How was Mailer to deal with the essential truth that his mother had drilled into him in his early childhood? In dealing with Hitler rather than his Jewish victims, I feel that Mailer made the sensitive decision. In addition to thus allowing the victims the respect, the privacy, that is their due, Hitler is a better subject for Mailer’s talents. Jews were humiliated and annihilated, and I feel that those emotions don’t best suit Mailer’s gifts, while a pugilistic battle between good and evil does. Who were the Jews? Among them were poets, bankers, mothers, children, whores, cheats, the ill, the rich, the hurlyburly mix of whomever people are. What was exceptional was their fate, not who they were. In this very crucial way Mailer is right in turning Hannah Arendt’s notion of the banality of evil on its head — it was the evil, and the power of that evil, that was exceptional. By focusing on Hitler’s childhood, and disconnecting him from the Jews, Mailer is doing something very important philosophically.

Whether or not deliberately, and I’ve not discussed Castle with Mailer, he has turned the tables on Hitler. Hitler’s demonic portrait of the Jews, his obsession with their blood lines, their presumed inherited characteristics, had to be ingested from sources close to him. And Mailer hunts down Adi’s family with the same obsessiveness and belief in inherited characteristics that Hitler did to the Jews. There is incest, they are seen surrounded by insects, bees, bad smells, bad excretions, indeed their Waldschloss is a simile of a concentration camp. Mailer wipes away common irrelevant speculations — had the Jews in Germany become too rich? Were they too timid? Was the Versailles treaty the root of it all? — to deal with the real question, what combination of circumstances near at hand in Hitler’s early life accounted for his later inventions, which he then projected onto the Jews?
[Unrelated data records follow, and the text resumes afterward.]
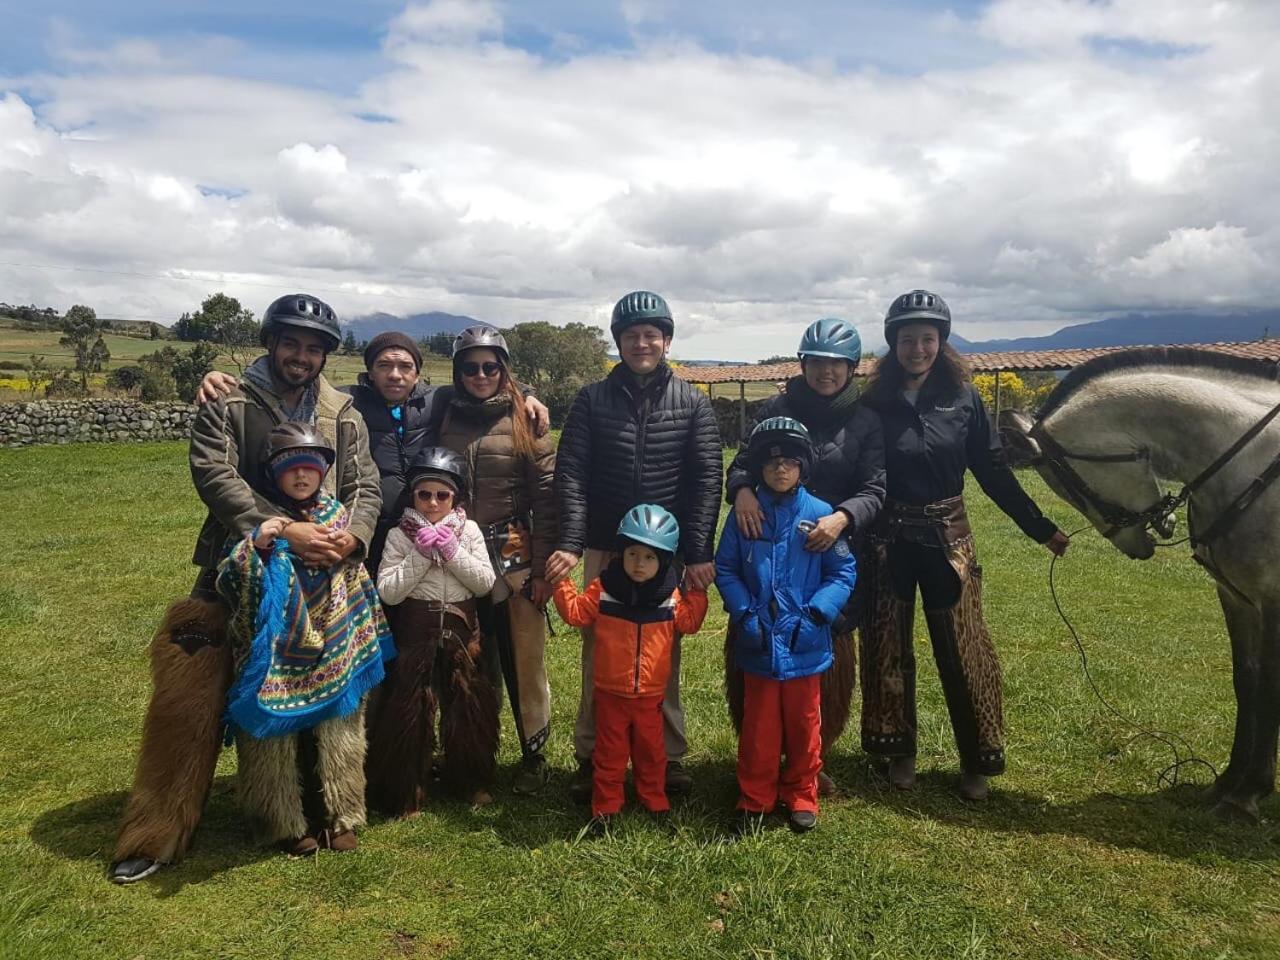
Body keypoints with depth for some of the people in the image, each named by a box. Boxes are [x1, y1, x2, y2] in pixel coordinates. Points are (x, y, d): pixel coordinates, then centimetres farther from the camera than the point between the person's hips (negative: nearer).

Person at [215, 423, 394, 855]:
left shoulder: (336, 515, 5)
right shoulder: (258, 518, -5)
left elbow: (357, 583, 13)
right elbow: (226, 582, -12)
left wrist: (363, 641, 15)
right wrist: (256, 544, -29)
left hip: (334, 653, 3)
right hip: (277, 656, -3)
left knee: (338, 736, 9)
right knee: (276, 738, 4)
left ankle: (340, 817, 25)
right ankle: (287, 824, 22)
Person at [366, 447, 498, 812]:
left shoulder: (469, 531, 0)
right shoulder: (399, 534, -5)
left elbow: (485, 584, -3)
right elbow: (387, 591, -11)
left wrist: (453, 552, -14)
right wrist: (420, 555, -18)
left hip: (461, 629, 2)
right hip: (415, 629, -2)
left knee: (470, 706, 11)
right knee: (408, 711, 4)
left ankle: (472, 781, 31)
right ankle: (404, 794, 20)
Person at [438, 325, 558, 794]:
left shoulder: (524, 420, 0)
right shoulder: (444, 419, 7)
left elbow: (546, 494, -4)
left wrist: (542, 566, -8)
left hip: (515, 557, -2)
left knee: (525, 662, 3)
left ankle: (534, 756, 20)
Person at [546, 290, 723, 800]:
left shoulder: (693, 403, 3)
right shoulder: (592, 400, 3)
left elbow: (705, 481, -2)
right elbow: (570, 474, -3)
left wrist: (699, 553, -10)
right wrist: (570, 544, -15)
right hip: (604, 550, 0)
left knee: (664, 658, 9)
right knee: (599, 654, 7)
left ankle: (670, 756, 23)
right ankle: (591, 757, 21)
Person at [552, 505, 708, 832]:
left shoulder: (670, 594, -3)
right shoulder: (604, 587, -8)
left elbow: (688, 621, 5)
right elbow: (576, 612, -4)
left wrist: (698, 590, -3)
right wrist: (561, 581, -12)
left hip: (650, 693, 1)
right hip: (610, 691, -1)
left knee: (651, 750, 17)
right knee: (609, 752, 11)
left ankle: (655, 801, 34)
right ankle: (606, 806, 25)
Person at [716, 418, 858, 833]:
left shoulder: (821, 515, -7)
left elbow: (844, 572, -3)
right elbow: (725, 568, 2)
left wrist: (816, 614, -15)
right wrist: (745, 614, -10)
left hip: (804, 644, 0)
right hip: (758, 644, 1)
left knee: (803, 723, 16)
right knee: (759, 726, 12)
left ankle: (801, 796, 34)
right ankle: (754, 798, 28)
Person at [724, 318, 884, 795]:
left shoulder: (865, 422, 4)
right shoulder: (774, 409, 6)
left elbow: (874, 490, -3)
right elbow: (740, 464, 1)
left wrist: (843, 516, -23)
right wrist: (742, 489, -22)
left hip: (831, 555, 0)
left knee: (828, 663, 7)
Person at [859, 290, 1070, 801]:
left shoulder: (964, 399, -1)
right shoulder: (876, 402, -4)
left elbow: (995, 473, 2)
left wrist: (1042, 529, 2)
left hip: (947, 536, 0)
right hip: (888, 538, 0)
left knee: (962, 649, 4)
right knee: (888, 647, 9)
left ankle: (976, 762, 20)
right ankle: (899, 752, 27)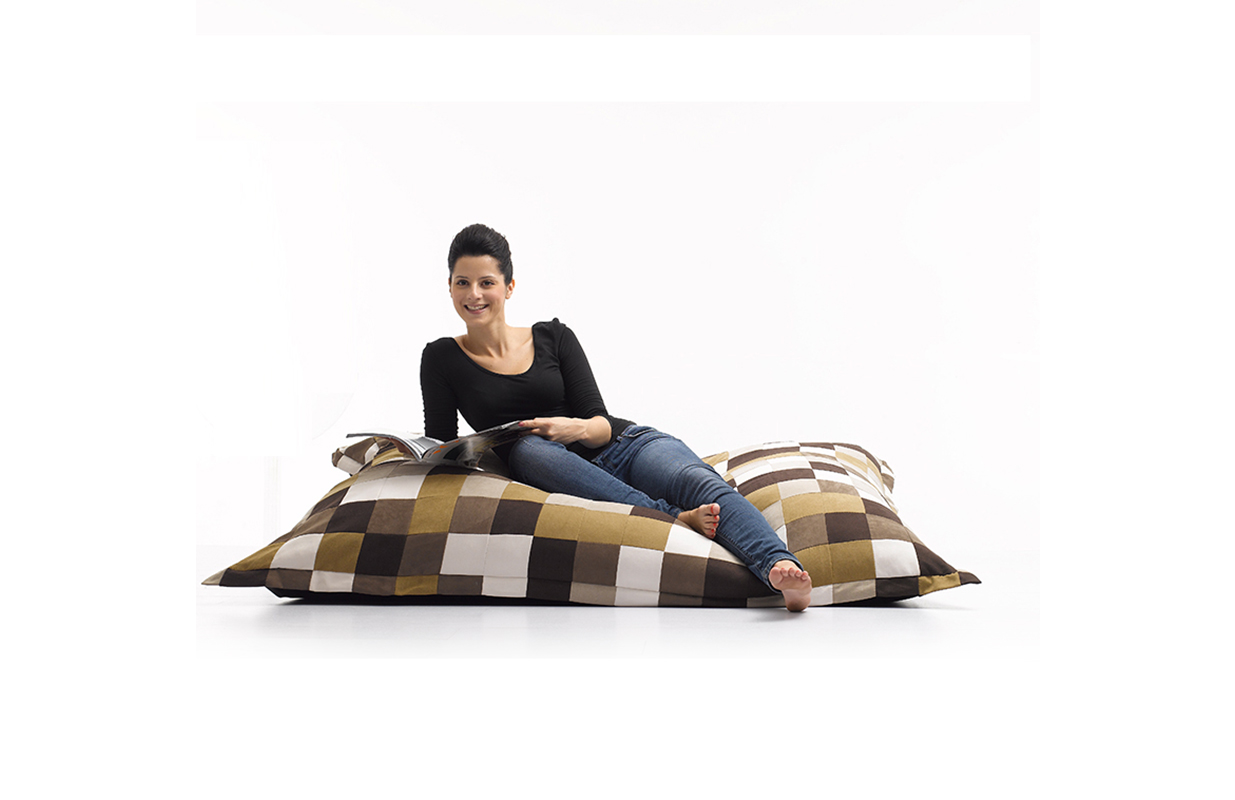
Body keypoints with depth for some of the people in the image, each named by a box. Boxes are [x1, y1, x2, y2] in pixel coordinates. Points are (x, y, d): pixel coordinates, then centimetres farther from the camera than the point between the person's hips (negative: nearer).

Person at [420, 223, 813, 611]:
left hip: (624, 445, 1)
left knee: (701, 482, -29)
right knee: (528, 447, -36)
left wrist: (577, 428, -21)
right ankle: (674, 518, -44)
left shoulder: (554, 337, 8)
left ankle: (782, 568, -55)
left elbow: (601, 423, 3)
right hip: (561, 474, -1)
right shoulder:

Arendt never disentangled herself emotionally from Heidegger, her former love and mentor, and, when covering the Eichmann trial, seized upon the fact that Eichmann’s German accent was lower class. She made fun of him, referred to him as merely banal, an ordinary type. When Heidegger was asked after the war why he had joined in a banquet for Julius Streicher, the publisher of the virulent Jew-hating propaganda newspaper Der Sturmer, he dismissed the charge and tried to distance himself from Streicher by calling the newspaper low-class pornography, totally unaware that his presumed intelligent upper-class status made him more culpable, not less. Arendt, continuing this bizarre line of thought, seemed to feel that by demoting Eichmann to the lower category of a stupid man, she had found a way of wistfully endowing her former intelligent lover with a pass. She then made more of a muddle by nosing about, discovering Jewish failures, which was as beside the point as rummaging about discovering the failures of the Resistance, the gypsies, and the civilian population of most of Europe — it took the combined armies of the United States, England, Russia with some help from France to rid Europe of the Nazis.

That said, what makes The Castle in the Forest an amazing accomplishment is the way Mailer has braided together different tonalities — the essential historic and philosophical questions of how and why Hitler became Hitler with a compelling narrative, made more vivid by the special music of the Mailer language, the beat and rhythm of his poetic sentences. The claustrophobic reality of Adi, Klara, and Alois are captured in the very real stinky atmosphere of rural Austria — Mailer doesn’t let us forget that pagan Central Europe was exceedingly smelly, the water cultures were the Nordic countries and the Mediterranean regions where the Arabs, like the Jews, worshipped water and bathing. But then, as Mailer once remarked to me, he has a dual heritage — he is the descendant of rabbis and butchers. And so we should perhaps not be surprised at the variousness of talents contained in this amazing novel which demands more than one reading and considerable thought in order to be grasped.

Note

  1. Solomon, Barbara Probst (2000). "Apropos of a Conversation with Saul Bellow". The Reading Room/3. Great Marsh Press. p. 76.